Anna: Our affable downstairs heroine strikes up a passing friendship with Lord Gillingham’s valet, Mr. Green, which doesn’t sit well with Bates, who smells a rat, but maybe he’s just jealous because Mr. Green is quite flirtatious with Anna. But no, he’s pretty much a rat. While just about every still-living character from the show listens to Dame Nellie sing Puccini’s “O Mio Babbino Caro” – an ode to love – Anna repairs downstairs for some headache powder and encounters Mr. Green, who violently beats and rapes her. Afterwards, she hides in Mrs. Hughes’ room, explaining to the housekeeper that Bates mustn’t know because he’ll certainly murder the culprit. When it’s time to go home, she tells Bates she wants to walk alone. Oh, this doesn’t bode well for their fairytale relationship.

Quite frankly, Julian Fellowes’ use of this tired soap-opera trope is straight-up lazy. He’s proven he can elevate the genre, so why fall back on the same-old devices? Boo.

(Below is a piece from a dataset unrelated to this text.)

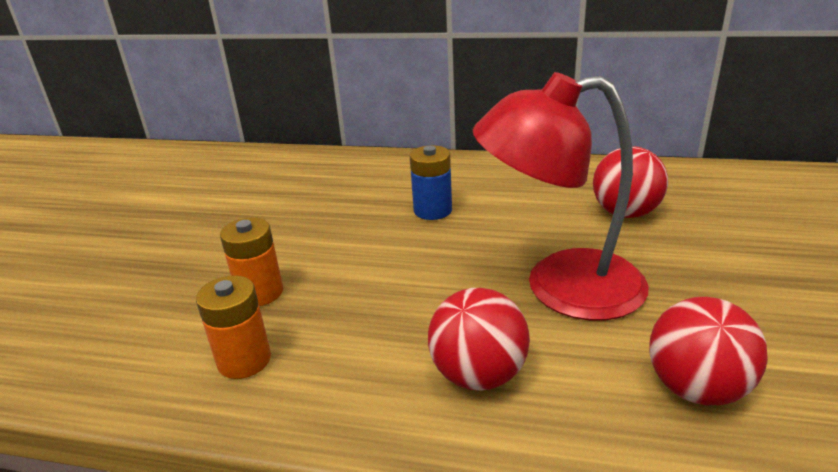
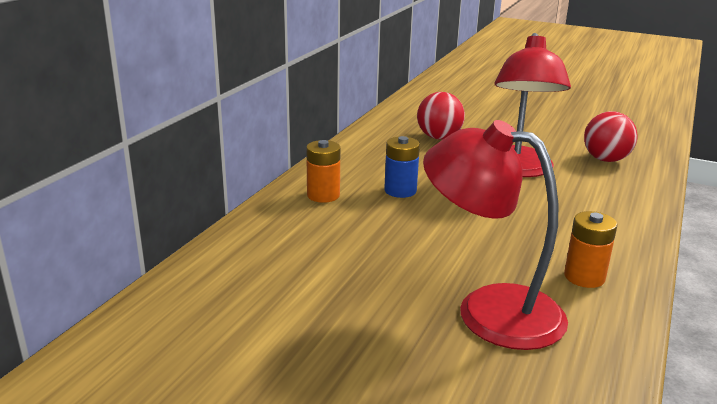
camera: 80 degrees left, 5 degrees down
orange battery [220,217,283,306] -> orange battery moved to [306,140,341,203]
red ball [428,288,530,391] -> none
none -> red lamp [423,120,568,350]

Odds and sods: We learn that the guest rooms in Downton have names like “the Chinese” and “Princess Amelia,” and that despite his own rather low-class status, Carson is as classist as his boss, tutting over the fact that Lady Raven has no maid and lives in an old house “north of the park.” He also gets in hot water with Cora and LG for arranging for Dame Nellie Melba (played by real-life world-famous opera singer Kiri Te Kanawa), the world-famous opera singer, to have dinner in her room as opposed to rightfully acknowledging her status as an honored guest and arranging for her to dine with the rest of the party.

Meanwhile, Mrs. Patmore, who apparently has never cooked for a large party during her long tenure at Downton Abbey, is freaking out and has an anxiety attack, allowing Alfred to step in and prepare the sauces for the meal. Alfred later confesses that cooking is what he wants to do, an interesting inversion of the gendered labor roles in this particular universe. Some of the fetishistic detail of upper-class life reappears, in the form of staff measuring the distance between the chairs and the dining-room table. More of this, please, and less rapey bullshit.

Dowager Countess Zinger Count: 8. To Branson: “If I were to search for logic, I should not search for it among the English upper class.” To Mary: “Don’t use me as an excuse. If you don’t want to dance, tell him.” “You can always rely on Puccini,” to Isobel, who replies that she prefers Bartok. “You would.”